• [What you need to do] For the listing below, return the line containing "right front paw: (382, 515)", the line containing "right back paw: (450, 471)", and all lines in between, exactly as written and nothing else.

• [Data listing]
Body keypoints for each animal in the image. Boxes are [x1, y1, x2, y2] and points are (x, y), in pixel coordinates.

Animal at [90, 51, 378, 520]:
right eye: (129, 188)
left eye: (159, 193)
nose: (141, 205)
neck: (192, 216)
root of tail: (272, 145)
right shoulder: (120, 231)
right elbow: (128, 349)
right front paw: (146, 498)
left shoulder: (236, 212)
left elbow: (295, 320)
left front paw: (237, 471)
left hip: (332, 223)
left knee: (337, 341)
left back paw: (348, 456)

==

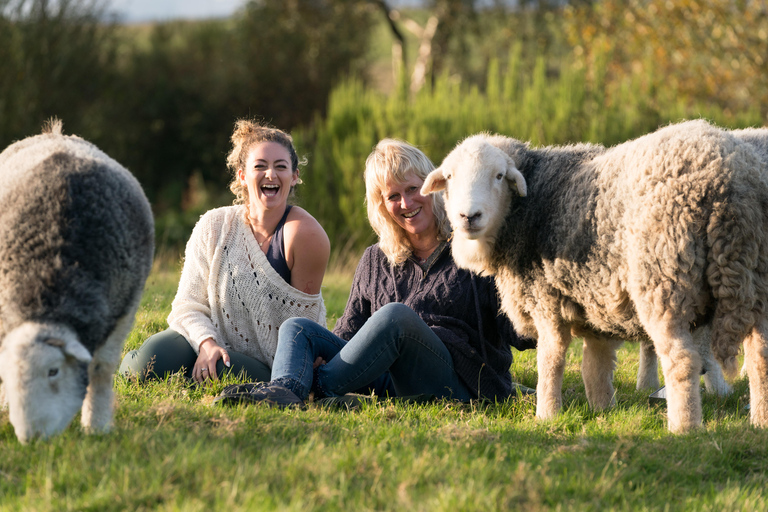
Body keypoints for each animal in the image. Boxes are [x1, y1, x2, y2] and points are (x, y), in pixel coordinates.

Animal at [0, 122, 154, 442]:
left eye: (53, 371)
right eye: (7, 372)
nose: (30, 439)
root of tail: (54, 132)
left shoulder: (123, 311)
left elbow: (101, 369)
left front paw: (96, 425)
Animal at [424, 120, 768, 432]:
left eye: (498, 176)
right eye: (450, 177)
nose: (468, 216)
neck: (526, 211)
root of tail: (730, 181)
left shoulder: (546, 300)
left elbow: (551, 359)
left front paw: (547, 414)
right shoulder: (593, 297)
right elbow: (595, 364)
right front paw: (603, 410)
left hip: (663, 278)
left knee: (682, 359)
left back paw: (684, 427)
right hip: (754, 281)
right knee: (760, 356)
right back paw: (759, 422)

--

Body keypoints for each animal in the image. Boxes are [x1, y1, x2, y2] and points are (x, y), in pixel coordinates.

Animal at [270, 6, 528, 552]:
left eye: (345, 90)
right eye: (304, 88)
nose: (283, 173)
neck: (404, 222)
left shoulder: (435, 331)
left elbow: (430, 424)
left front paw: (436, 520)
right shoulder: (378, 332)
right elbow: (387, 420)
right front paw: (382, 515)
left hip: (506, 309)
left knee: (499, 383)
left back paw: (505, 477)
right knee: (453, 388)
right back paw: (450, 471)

• [Result of this exercise]
right front paw: (382, 515)
left hip: (506, 309)
left knee: (499, 383)
left back paw: (505, 477)
right knee: (453, 388)
right back paw: (450, 471)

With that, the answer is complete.